▶ _To-do item_: Please turn every line of text in the material below into a Markdown table with the columns "Number" and "Content," numbering the lines in order and skipping any blank ones. Leave the pictures out of the table.

▶ _Recorded data_:
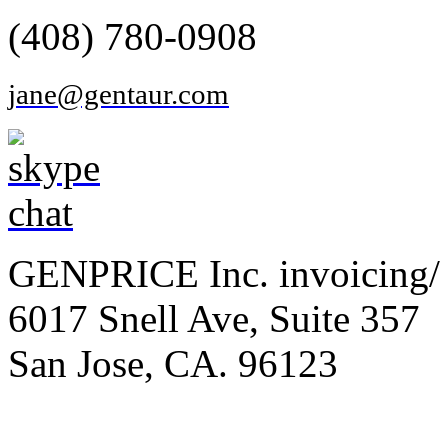
(408) 780-0908
jane@gentaur.com
GENPRICE Inc. invoicing/ 
6017 Snell Ave, Suite 357
San Jose, CA. 96123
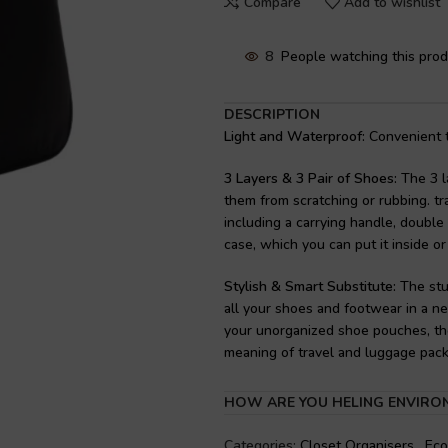
Compare
Add to wishlist
8
People watching this pro
DESCRIPTION
Light and Waterproof:
Convenient to
3 Layers & 3 Pair of Shoes:
The 3 l
them from scratching or rubbing. tr
including a carrying handle, double 
case, which you can put it inside or
Stylish & Smart Substitute:
The stu
all your shoes and footwear in a ne
your unorganized shoe pouches, the
meaning of travel and luggage pack
Keep Your Shoes Away From Cloth
HOW ARE YOU HELING ENVIRO
to the gym, or for keeping your sho
to your clothing. . It can also be u
Categories:
Closet Organisers
,
Eco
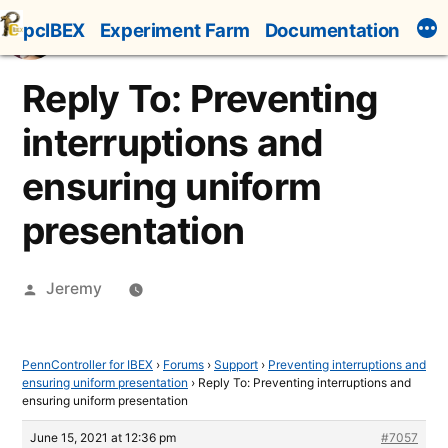
Skip
pcIBEX
Experiment Farm
Documentation
to
content
Reply To: Preventing
interruptions and
ensuring uniform
presentation
Posted
Jeremy
by
PennController for IBEX
›
Forums
›
Support
›
Preventing interruptions and
ensuring uniform presentation
›
Reply To: Preventing interruptions and
ensuring uniform presentation
June 15, 2021 at 12:36 pm
#7057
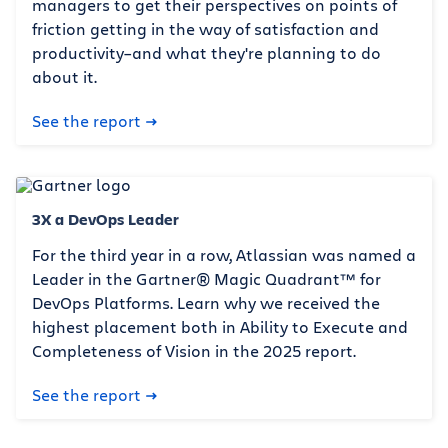
managers to get their perspectives on points of
friction getting in the way of satisfaction and
productivity–and what they're planning to do
about it.
See the report
3X a DevOps Leader
For the third year in a row, Atlassian was named a
Leader in the Gartner® Magic Quadrant™ for
DevOps Platforms. Learn why we received the
highest placement both in Ability to Execute and
Completeness of Vision in the 2025 report.
See the report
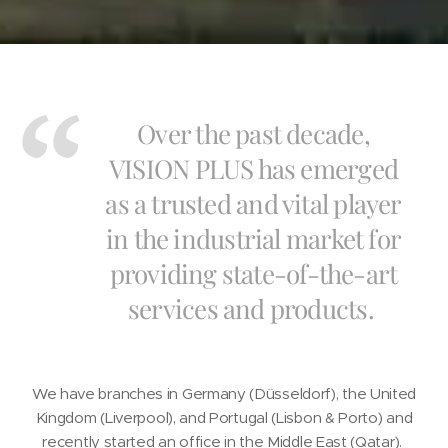
Over the past decade,
VISION PLUS has emerged
as a trusted and vital player
in the industrial market for
providing state-of-the-art
services and products.
We have branches in Germany (Düsseldorf), the United
Kingdom (Liverpool), and Portugal (Lisbon & Porto) and
recently started an office in the Middle East (Qatar).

▶ _Answer for this exercise_:
| Number | Content |
|---|---|
| 1 | (408) 780-0908 |
| 2 | jane@gentaur.com |
| 3 | GENPRICE Inc. invoicing/  |
| 4 | 6017 Snell Ave, Suite 357 |
| 5 | San Jose, CA. 96123 |
| 6 | Compare |
| 7 | Add to wishlist |
| 8 | 8 |
| 9 | People watching this pro |
| 10 | DESCRIPTION |
| 11 | Light and Waterproof: |
| 12 | Convenient to |
| 13 | 3 Layers & 3 Pair of Shoes: |
| 14 | The 3 l |
| 15 | them from scratching or rubbing. tr |
| 16 | including a carrying handle, double  |
| 17 | case, which you can put it inside or |
| 18 | Stylish & Smart Substitute: |
| 19 | The stu |
| 20 | all your shoes and footwear in a ne |
| 21 | your unorganized shoe pouches, the |
| 22 | meaning of travel and luggage pack |
| 23 | Keep Your Shoes Away From Cloth |
| 24 | HOW ARE YOU HELING ENVIRO |
| 25 | to the gym, or for keeping your sho |
| 26 | to your clothing. . It can also be u |
| 27 | Categories: |
| 28 | Closet Organisers |
| 29 | , |
| 30 | Eco |
| 31 | Skip |
| 32 | pcIBEX |
| 33 | Experiment Farm |
| 34 | Documentation |
| 35 | to |
| 36 | content |
| 37 | Reply To: Preventing |
| 38 | interruptions and |
| 39 | ensuring uniform |
| 40 | presentation |
| 41 | Posted |
| 42 | Jeremy |
| 43 | by |
| 44 | PennController for IBEX |
| 45 | › |
| 46 | Forums |
| 47 | › |
| 48 | Support |
| 49 | › |
| 50 | Preventing interruptions and |
| 51 | ensuring uniform presentation |
| 52 | › |
| 53 | Reply To: Preventing interruptions and |
| 54 | ensuring uniform presentation |
| 55 | June 15, 2021 at 12:36 pm |
| 56 | #7057 |
| 57 | managers to get their perspectives on points of |
| 58 | friction getting in the way of satisfaction and |
| 59 | productivity–and what they're planning to do |
| 60 | about it. |
| 61 | See the report |
| 62 | 3X a DevOps Leader |
| 63 | For the third year in a row, Atlassian was named a |
| 64 | Leader in the Gartner® Magic Quadrant™ for |
| 65 | DevOps Platforms. Learn why we received the |
| 66 | highest placement both in Ability to Execute and |
| 67 | Completeness of Vision in the 2025 report. |
| 68 | See the report |
| 69 | Over the past decade, |
| 70 | VISION PLUS has emerged |
| 71 | as a trusted and vital player |
| 72 | in the industrial market for |
| 73 | providing state-of-the-art |
| 74 | services and products. |
| 75 | We have branches in Germany (Düsseldorf), the United |
| 76 | Kingdom (Liverpool), and Portugal (Lisbon & Porto) and |
| 77 | recently started an office in the Middle East (Qatar). |